■ What you need to do
Gather every line from the items below that contains the word "России".

Saved entries:
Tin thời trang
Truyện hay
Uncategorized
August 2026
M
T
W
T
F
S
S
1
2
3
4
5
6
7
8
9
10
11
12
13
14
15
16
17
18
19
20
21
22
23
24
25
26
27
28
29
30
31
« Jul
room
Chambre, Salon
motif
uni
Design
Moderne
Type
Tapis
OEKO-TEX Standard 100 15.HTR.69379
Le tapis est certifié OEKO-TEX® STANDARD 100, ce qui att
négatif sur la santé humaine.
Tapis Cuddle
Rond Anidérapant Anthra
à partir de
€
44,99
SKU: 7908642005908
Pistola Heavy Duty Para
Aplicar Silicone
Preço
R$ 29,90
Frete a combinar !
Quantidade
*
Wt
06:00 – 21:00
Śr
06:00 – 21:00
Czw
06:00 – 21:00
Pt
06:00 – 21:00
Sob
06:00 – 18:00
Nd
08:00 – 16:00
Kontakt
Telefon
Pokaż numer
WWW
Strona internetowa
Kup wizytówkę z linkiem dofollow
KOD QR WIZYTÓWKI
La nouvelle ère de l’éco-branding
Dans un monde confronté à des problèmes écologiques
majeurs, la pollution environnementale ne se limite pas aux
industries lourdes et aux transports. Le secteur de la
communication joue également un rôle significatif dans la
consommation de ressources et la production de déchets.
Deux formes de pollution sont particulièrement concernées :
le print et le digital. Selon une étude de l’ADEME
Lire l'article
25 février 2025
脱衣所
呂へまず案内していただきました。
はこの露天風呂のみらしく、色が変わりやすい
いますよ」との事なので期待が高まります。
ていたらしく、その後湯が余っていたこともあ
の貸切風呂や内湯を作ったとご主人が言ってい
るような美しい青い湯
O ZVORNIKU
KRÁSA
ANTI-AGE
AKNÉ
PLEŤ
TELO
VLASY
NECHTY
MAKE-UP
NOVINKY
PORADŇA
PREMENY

* * *

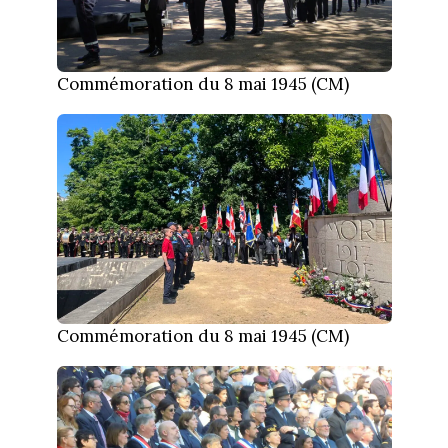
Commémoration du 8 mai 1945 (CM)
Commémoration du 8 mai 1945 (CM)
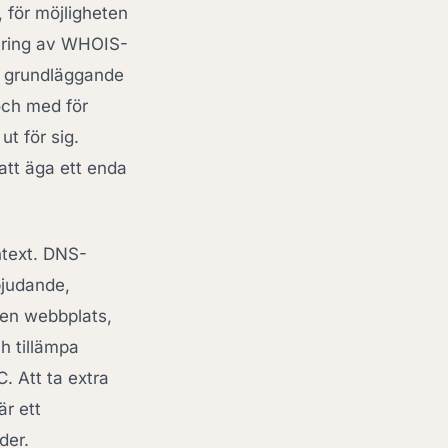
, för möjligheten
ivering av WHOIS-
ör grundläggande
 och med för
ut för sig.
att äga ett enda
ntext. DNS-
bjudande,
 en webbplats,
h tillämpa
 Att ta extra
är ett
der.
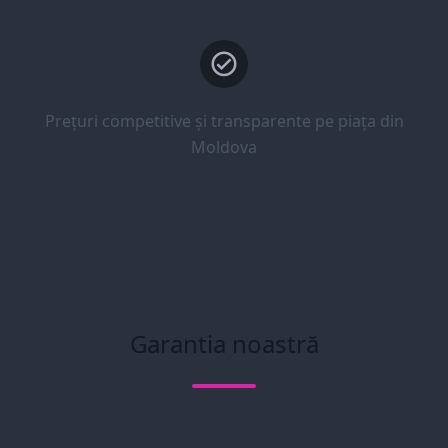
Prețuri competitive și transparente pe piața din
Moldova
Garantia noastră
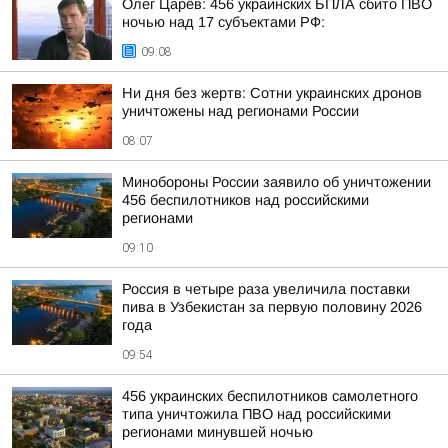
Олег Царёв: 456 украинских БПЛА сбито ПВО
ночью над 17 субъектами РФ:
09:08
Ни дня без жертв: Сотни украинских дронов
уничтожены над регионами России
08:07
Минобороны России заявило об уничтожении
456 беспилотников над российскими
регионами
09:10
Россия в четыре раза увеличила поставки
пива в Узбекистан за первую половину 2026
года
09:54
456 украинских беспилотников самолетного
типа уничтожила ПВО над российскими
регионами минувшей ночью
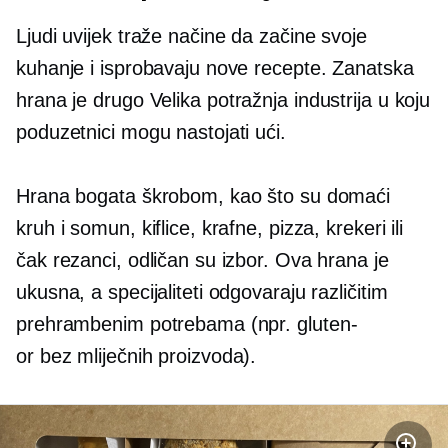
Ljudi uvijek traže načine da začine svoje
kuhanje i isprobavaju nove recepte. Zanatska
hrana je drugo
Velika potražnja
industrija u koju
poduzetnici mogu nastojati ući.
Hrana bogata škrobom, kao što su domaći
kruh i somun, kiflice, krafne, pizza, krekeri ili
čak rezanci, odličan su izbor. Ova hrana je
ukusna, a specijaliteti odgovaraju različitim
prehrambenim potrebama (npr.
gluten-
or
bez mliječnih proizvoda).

■ Solution
уничтожены над регионами России
Минобороны России заявило об уничтожении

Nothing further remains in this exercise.